Теперь к нулевому в форменной фуражке выходил Вася Дремухин. Сжав зубы и стараясь не смотреть на Фиру, которая с того дня взяла за правило выходить к нулевому, Вася выстаивал положенное время с фонарем и жезлом и уходил, Фира сама отбивала телеграмму о том, что нулевой прошел Девятку. Все нормально. И шла спать. Или что там она делала в пустом доме, где возился в кроватке беспомощный ребенок, тикали на стене ходики, капала вода из умывальника… Она выходила к нулевому каждую ночь. Зябко куталась в шальку или поплотнее запахивала пальтецо и ждала. Смотрела на Алену, которая, замерев на самом краю перрона, тоже ждала, вслушивалась в темноту, а потом – в грохот проносящегося мимо состава, словно впитывала металлический вой, гром, гул, скрежет и дрожь. Наконец Иван не выдержал и строго-настрого запретил ходить к нулевому: «Хватит там Васи да Фиры, а ты беременная, не дай Бог, что случится, выкидыш там или что. Вон лучше с Гусей посиди. Или спи». Все равно ничего не услышит, ни звука, только душу разбередит, нафантазирует, навыдумывает, навпитает этого яда, который меняет человека так, что потом он сам умоляет о смерти: убейте меня, выстрелите – вот сюда, чтоб отсюда – брызги…
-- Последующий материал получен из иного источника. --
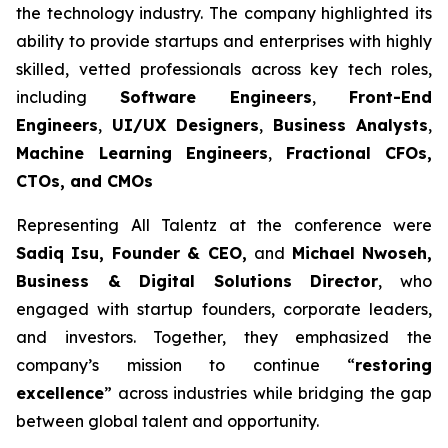
the technology industry. The company highlighted its
ability to provide startups and enterprises with highly
skilled, vetted professionals across key tech roles,
including
Software Engineers
,
Front-End
Engineers
,
UI/UX Designers
,
Business Analysts
,
Machine Learning Engineers
,
Fractional CFOs,
CTOs, and CMOs
Representing All Talentz at the conference were
Sadiq Isu, Founder & CEO,
and
Michael Nwoseh,
Business & Digital Solutions Director
, who
engaged with startup founders, corporate leaders,
and investors. Together, they emphasized the
company’s mission to continue “
restoring
excellence
” across industries while bridging the gap
between global talent and opportunity.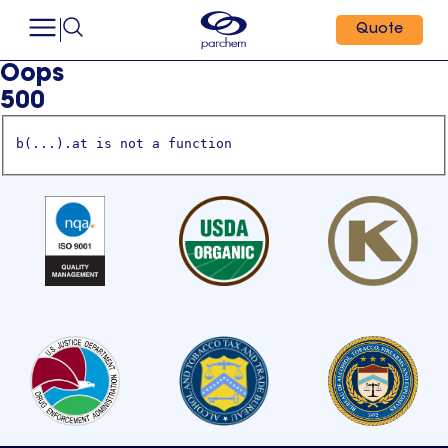
Quote
Oops
500
b(...).at is not a function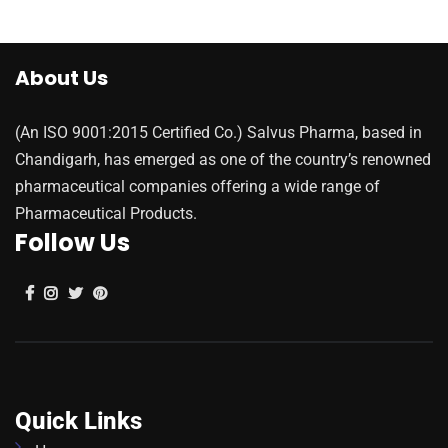
About Us
(An ISO 9001:2015 Certified Co.) Salvus Pharma, based in
Chandigarh, has emerged as one of the country’s renowned
pharmaceutical companies offering a wide range of
Pharmaceutical Products.
Follow Us
Quick Links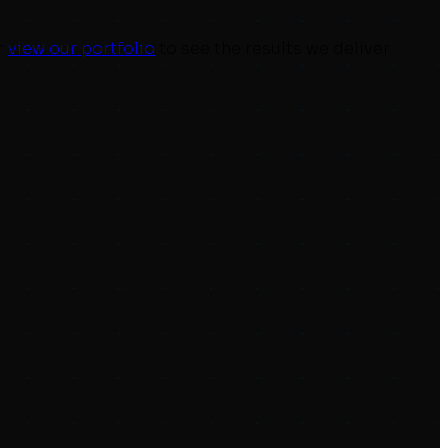
r
view our portfolio
to see the results we deliver.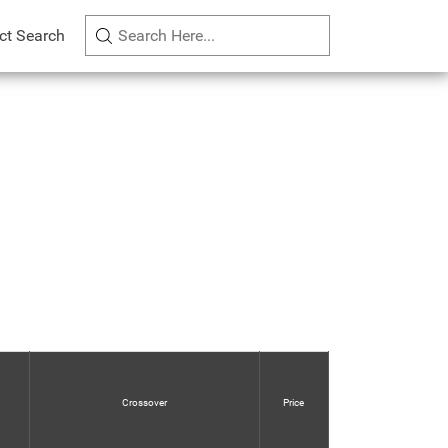
ct Search
Crossover
Price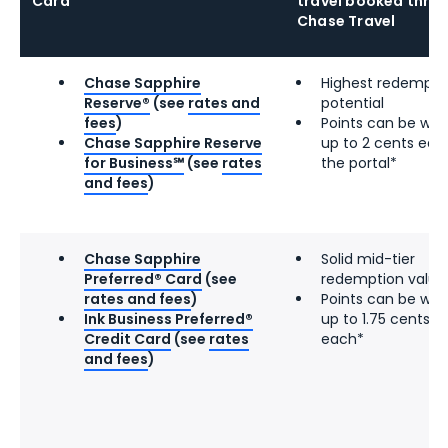
Card
travel booked thro
Chase Travel
Chase Sapphire
Highest redempti
Reserve®
(see
rates and
potential
fees
)
Points can be wor
Chase Sapphire Reserve
up to 2 cents eac
for Business℠
(see
rates
the portal*
and fees
)
Chase Sapphire
Solid mid-tier
Preferred® Card
(see
redemption value
rates and fees
)
Points can be wor
Ink Business Preferred®
up to 1.75 cents
Credit Card
(see
rates
each*
and fees
)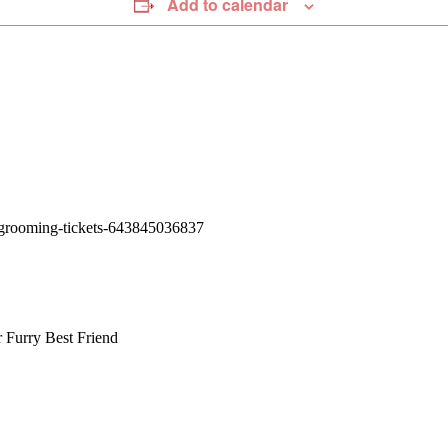
Add to calendar
y-grooming-tickets-643845036837
r
Furry Best Friend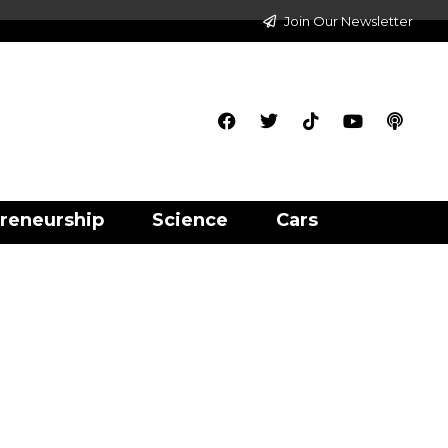
Join Our Newsletter
reneurship
Science
Cars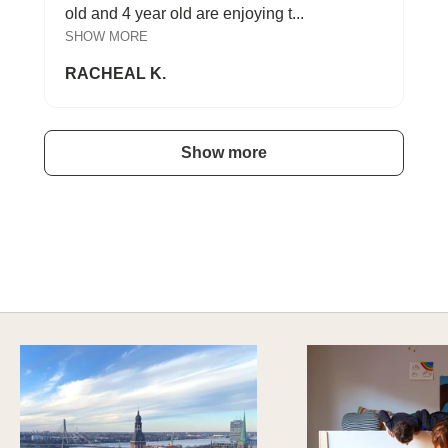
old and 4 year old are enjoying t...
SHOW MORE
RACHEAL K.
Show more
A HAPPY HOME FOR TREASURES
Explore Cozy Bedroom Options
DISCOVER MORE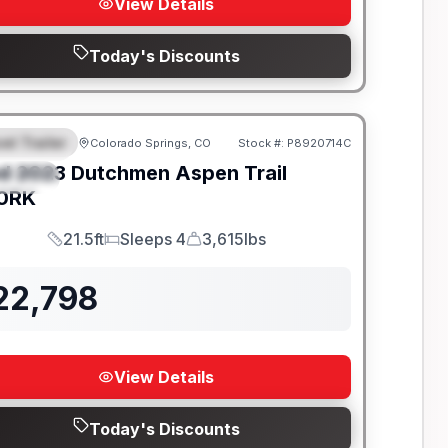
View Details
Today's Discounts
el Trailer
Colorado Springs, CO
Stock #:
P8920714C
EATURED
d
2023
Dutchmen
Aspen Trail
PECIAL
0RK
21.5ft
Sleeps 4
3,615lbs
Length
Sleeps
Dry Weight
22,798
View Details
Today's Discounts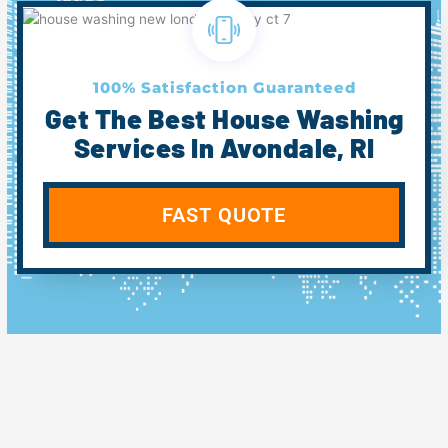
100% Satisfaction Guaranteed
Get The Best House Washing
Services In Avondale, RI
FAST QUOTE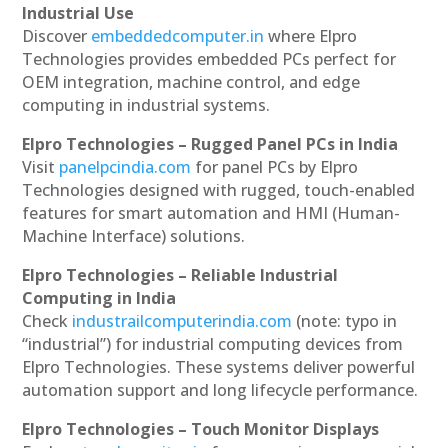
Industrial Use
Discover
embeddedcomputer.in
where Elpro
Technologies provides embedded PCs perfect for
OEM integration, machine control, and edge
computing in industrial systems.
Elpro Technologies – Rugged Panel PCs in India
Visit
panelpcindia.com
for panel PCs by Elpro
Technologies designed with rugged, touch-enabled
features for smart automation and HMI (Human-
Machine Interface) solutions.
Elpro Technologies – Reliable Industrial
Computing in India
Check
industrailcomputerindia.com
(note: typo in
“industrial”) for industrial computing devices from
Elpro Technologies. These systems deliver powerful
automation support and long lifecycle performance.
Elpro Technologies – Touch Monitor Displays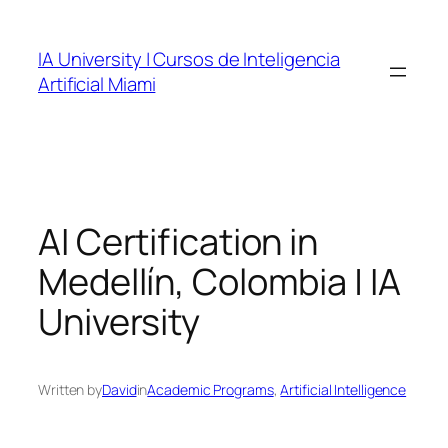
Skip
to
IA University | Cursos de Inteligencia
content
Artificial Miami
AI Certification in
Medellín, Colombia | IA
University
Written by
David
in
Academic Programs
, 
Artificial Intelligence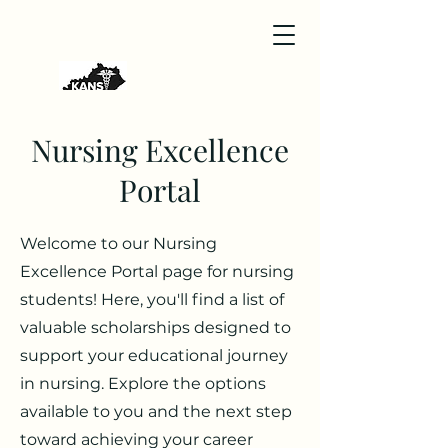
Nursing Excellence
Portal
Welcome to our Nursing
Excellence Portal page for nursing
students! Here, you'll find a list of
valuable scholarships designed to
support your educational journey
in nursing. Explore the options
available to you and the next step
toward achieving your career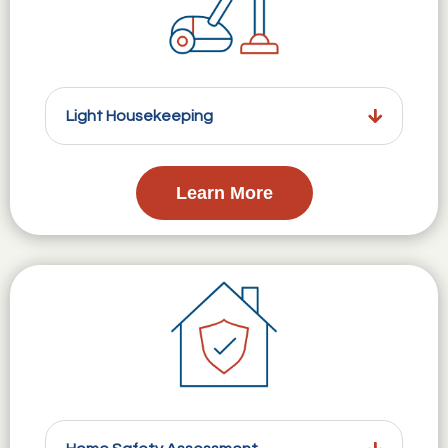
Light Housekeeping
Learn More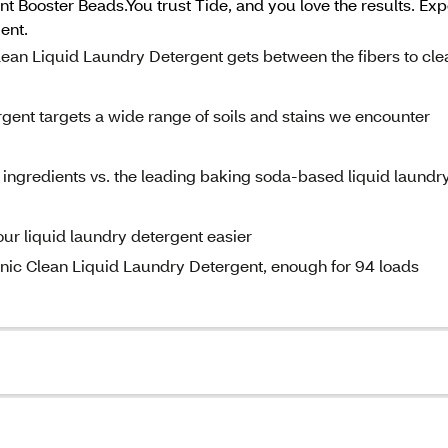
 Booster Beads.You trust Tide, and you love the results. Ex
ent.
ean Liquid Laundry Detergent gets between the fibers to cle
ent targets a wide range of soils and stains we encounter
gredients vs. the leading baking soda-based liquid laundr
r liquid laundry detergent easier
gienic Clean Liquid Laundry Detergent, enough for 94 loads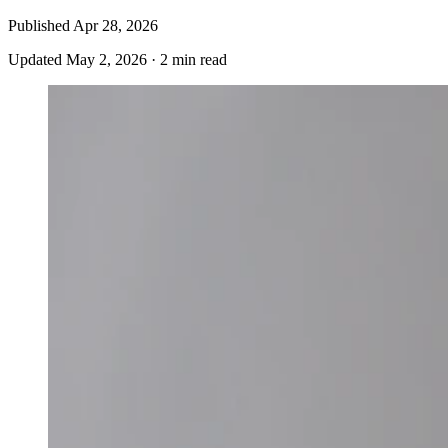
Published
Apr 28, 2026
Updated
May 2, 2026
·
2 min read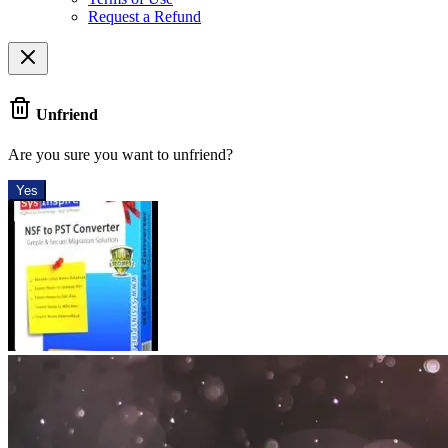
Request a Refund
Unfriend
Are you sure you want to unfriend?
Yes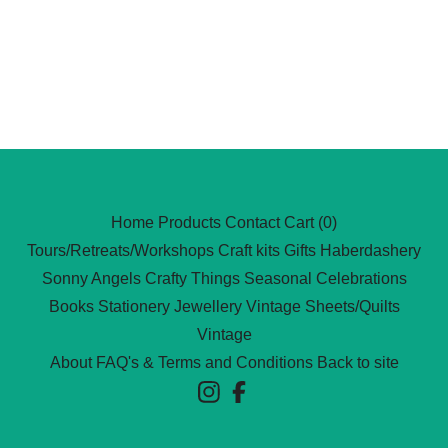
Home
Products
Contact
Cart (
0
)
Tours/Retreats/Workshops
Craft kits
Gifts
Haberdashery
Sonny Angels
Crafty Things
Seasonal Celebrations
Books
Stationery
Jewellery
Vintage Sheets/Quilts
Vintage
About
FAQ's & Terms and Conditions
Back to site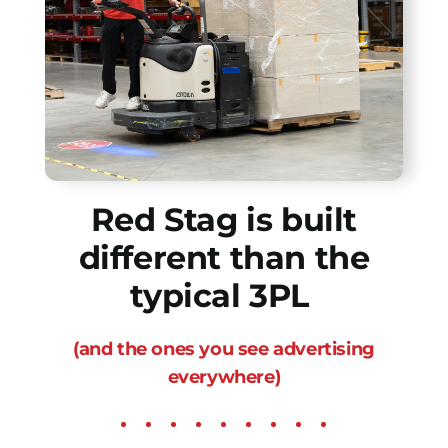
Red Stag is built
different than the
typical 3PL
(and the ones you see advertising
everywhere)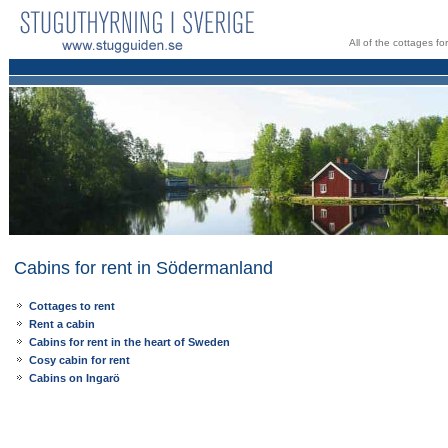
All of the cottages f
Cabins for rent in Södermanland
Cottages to rent
Rent a cabin
Cabins for rent in the heart of Sweden
Cosy cabin for rent
Cabins on Ingarö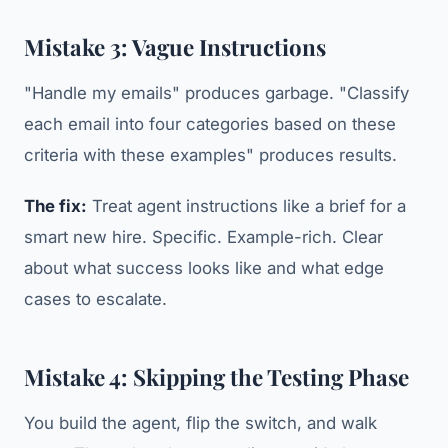
Mistake 3: Vague Instructions
"Handle my emails" produces garbage. "Classify
each email into four categories based on these
criteria with these examples" produces results.
The fix:
Treat agent instructions like a brief for a
smart new hire. Specific. Example-rich. Clear
about what success looks like and what edge
cases to escalate.
Mistake 4: Skipping the Testing Phase
You build the agent, flip the switch, and walk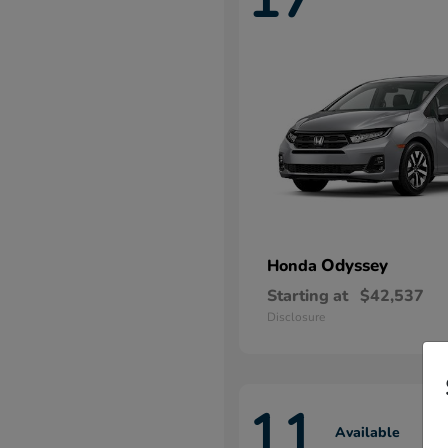
Odyssey
Honda
Starting at
$42,537
Disclosure
11
Available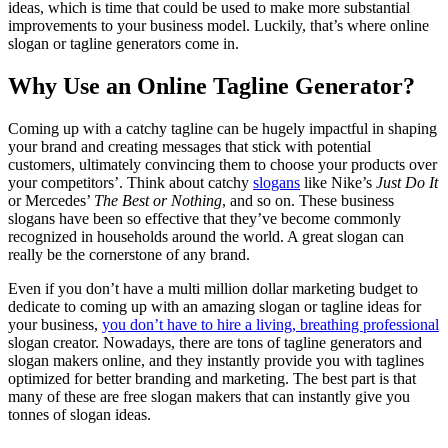
ideas, which is time that could be used to make more substantial
improvements to your business model. Luckily, that’s where online
slogan or tagline generators come in.
Why Use an Online Tagline Generator?
Coming up with a catchy tagline can be hugely impactful in shaping
your brand and creating messages that stick with potential
customers, ultimately convincing them to choose your products over
your competitors’. Think about catchy
slogans
like Nike’s
Just Do It
or Mercedes’
The Best or Nothing
, and so on. These business
slogans have been so effective that they’ve become commonly
recognized in households around the world. A great slogan can
really be the cornerstone of any brand.
Even if you don’t have a multi million dollar marketing budget to
dedicate to coming up with an amazing slogan or tagline ideas for
your business,
you don’t have to hire a living, breathing professional
slogan creator. Nowadays, there are tons of tagline generators and
slogan makers online, and they instantly provide you with taglines
optimized for better branding and marketing. The best part is that
many of these are free slogan makers that can instantly give you
tonnes of slogan ideas.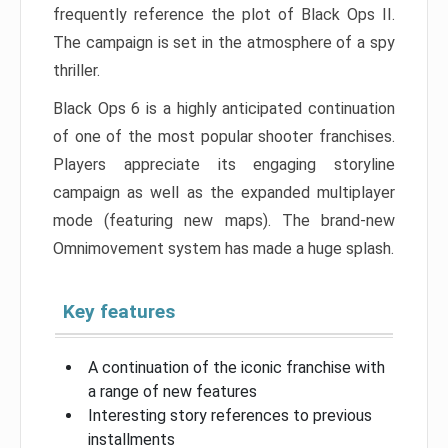
frequently reference the plot of Black Ops II.
The campaign is set in the atmosphere of a spy
thriller.
Black Ops 6 is a highly anticipated continuation
of one of the most popular shooter franchises.
Players appreciate its engaging storyline
campaign as well as the expanded multiplayer
mode (featuring new maps). The brand-new
Omnimovement system has made a huge splash.
Key features
A continuation of the iconic franchise with
a range of new features
Interesting story references to previous
installments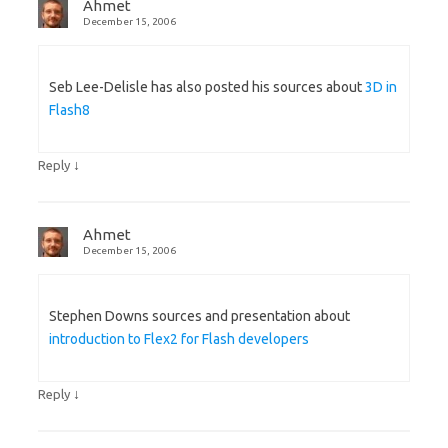
Ahmet
December 15, 2006
Seb Lee-Delisle has also posted his sources about
3D in
Flash8
↓
Reply
Ahmet
December 15, 2006
Stephen Downs sources and presentation about
introduction to Flex2 for Flash developers
↓
Reply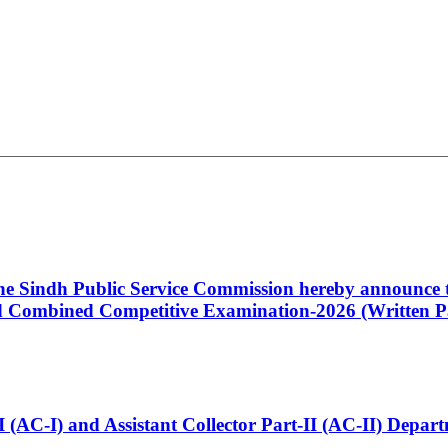
 the Sindh Public Service Commission hereby announce t
Combined Competitive Examination-2026 (Written Pa
t-I (AC-I) and Assistant Collector Part-II (AC-II) Dep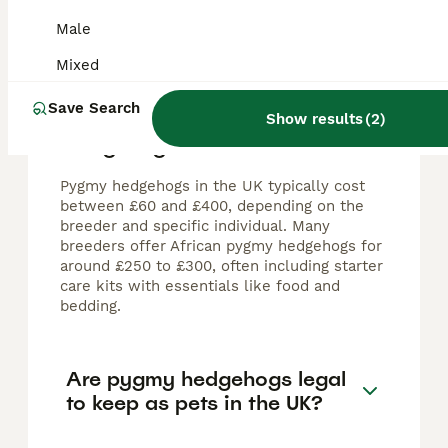
Male
FAQs
Mixed
Save Search
How much do pygmy
Show results
(
2
)
hedgehogs cost in the UK?
Pygmy hedgehogs in the UK typically cost
between £60 and £400, depending on the
breeder and specific individual. Many
breeders offer African pygmy hedgehogs for
around £250 to £300, often including starter
care kits with essentials like food and
bedding.
Are pygmy hedgehogs legal
to keep as pets in the UK?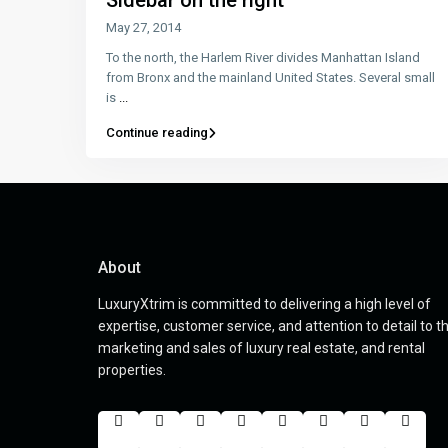
Sidebar on the right
May 27, 2014
To the north, the Harlem River divides Manhattan Island
from Bronx and the mainland United States. Several small
is
...
Continue reading
About
LuxuryXtrim is committed to delivering a high level of
expertise, customer service, and attention to detail to t
marketing and sales of luxury real estate, and rental
properties.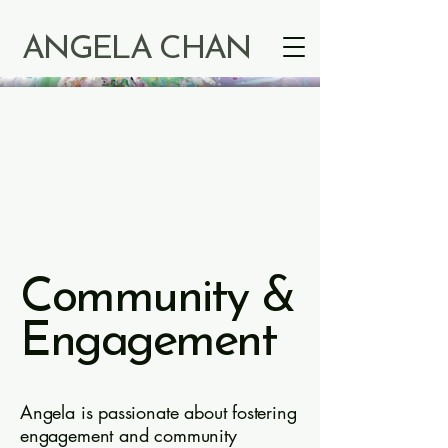
ANGELA CHAN
Community &
Engagement
Angela is passionate about fostering
engagement and community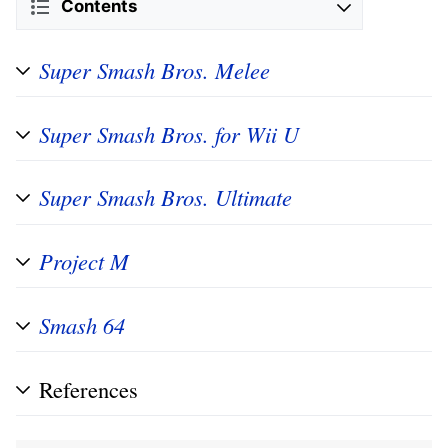
Contents
Super Smash Bros. Melee
Super Smash Bros. for Wii U
Super Smash Bros. Ultimate
Project M
Smash 64
References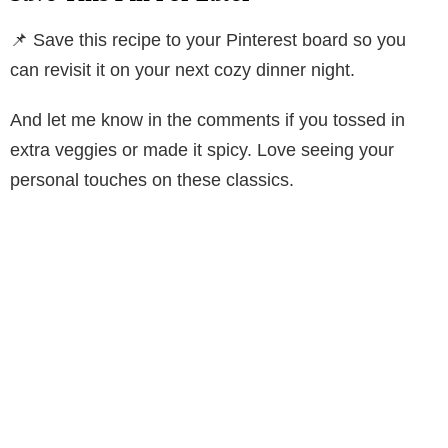
📌 Save this recipe to your Pinterest board so you
can revisit it on your next cozy dinner night.
And let me know in the comments if you tossed in
extra veggies or made it spicy. Love seeing your
personal touches on these classics.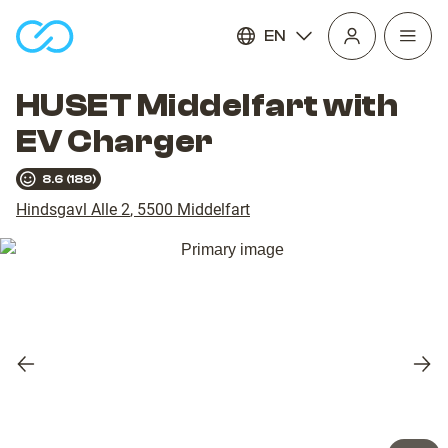
EN
Open
homepage
navig
HUSET Middelfart with
EV Charger
8.6
(
189
)
Hindsgavl Alle 2
,
5500
Middelfart
Previous
Nex
slide
slid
Он перешел в ремонтную путейскую бригаду. С двумя-тремя обходчиками уходил за мост, проверяя каждый стык, каждую шпалу, каждый болт. Заменить. Подсыпать. Подтянуть. И это. Потом спускались с полотна в лесок, разводили костер, обедали вареной картошкой, молоком, салом с липким кислым хлебом, иногда, если задерживались, в котелке варили кулеш, заправляя его сальным горохом из ржавых жестянок, и кипятили воду с брусничным листом. Вертели самокрутки, курили махорку. Мышей много в полях – к неурожайному лету. Все равно жить надо. Картошку сажать. Сено заготавливать. Грибы сушить. Кабанчика резать. Самогонку варить. Некогда уставать. Да и думать тоже, вообще говоря, некогда. От мыслей устаешь больше, чем от кувалды. Мысли изнутри человека выжигают. Силу выжигают. А надо жить. Это – прежде всего: жить. Остальное приложится. Если оно вообще существует, это самое остальное. Покурив, возвращались на насыпь, снова топали по шпалам. Шпала – двести семьдесят сантиметров в длину. На каждом километре тысяча четыреста восемьдесят восемь шпал. Иногда даже полторы тысячи ровно. Между осями шпал – от пятидесяти шести до восьмидесяти девяти сантиметров. Шпалы передают давление рельсов на балласт и полотно, препятствуют расширению пути и угону рельсов, то есть их продольному сдвигу. Лучшие шпалы – из дуба и сосны, но допускаются лиственница или ель. Знай назубок. Вот это и есть знание – сила, то есть хлеб, пища, жизнь. Этим не отравишься, как Мишка Ландау. Этим не бредят и раны – не бередят.